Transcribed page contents
=== Begin Enclosure ===
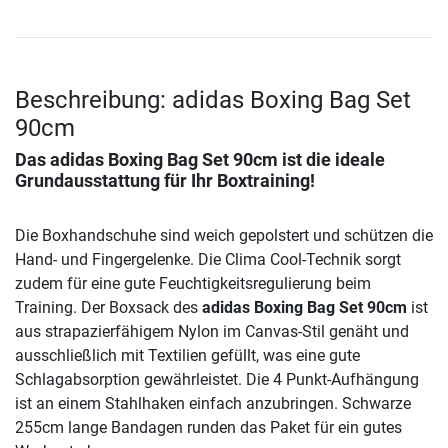
Beschreibung: adidas Boxing Bag Set
90cm
Das
adidas Boxing Bag Set 90cm
ist die ideale
Grundausstattung für Ihr Boxtraining!
Die Boxhandschuhe sind weich gepolstert und schützen die
Hand- und Fingergelenke. Die Clima Cool-Technik sorgt
zudem für eine gute Feuchtigkeitsregulierung beim
Training. Der Boxsack des
adidas Boxing Bag Set 90cm
ist
aus strapazierfähigem Nylon im Canvas-Stil genäht und
ausschließlich mit Textilien gefüllt, was eine gute
Schlagabsorption gewährleistet. Die 4 Punkt-Aufhängung
ist an einem Stahlhaken einfach anzubringen. Schwarze
255cm lange Bandagen runden das Paket für ein gutes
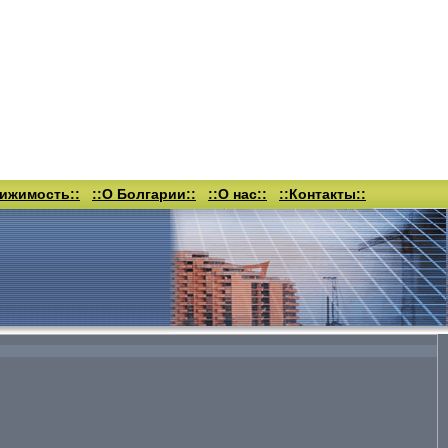
вижимость::
::О Болгарии::
::О нас::
::Контакты::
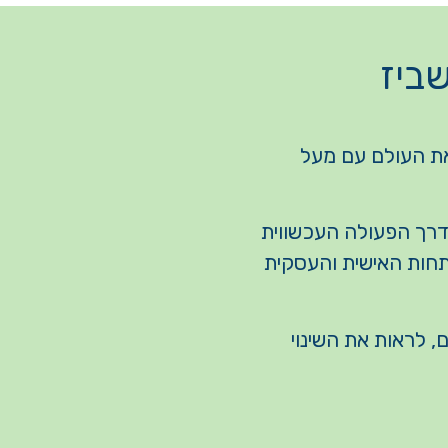
ביז
את העולם עם מעל
דרך הפעולה העכשווית
תחות האישית והעסקית
, לראות את השינוי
=== End Enclosure ===
**Task to complete**
Give every entry again verbatim, with no pictures.

**Response area**
Beschreibung: adidas Boxing Bag Set
90cm
Das
adidas Boxing Bag Set 90cm
ist die ideale
Grundausstattung für Ihr Boxtraining!
Die Boxhandschuhe sind weich gepolstert und schützen die
Hand- und Fingergelenke. Die Clima Cool-Technik sorgt
zudem für eine gute Feuchtigkeitsregulierung beim
Training. Der Boxsack des
adidas Boxing Bag Set 90cm
ist
aus strapazierfähigem Nylon im Canvas-Stil genäht und
ausschließlich mit Textilien gefüllt, was eine gute
Schlagabsorption gewährleistet. Die 4 Punkt-Aufhängung
ist an einem Stahlhaken einfach anzubringen. Schwarze
255cm lange Bandagen runden das Paket für ein gutes
вижимость::
::О Болгарии::
::О нас::
::Контакты::
ביז
את העולם עם מעל
דרך הפעולה העכשווית
תחות האישית והעסקית
, לראות את השינוי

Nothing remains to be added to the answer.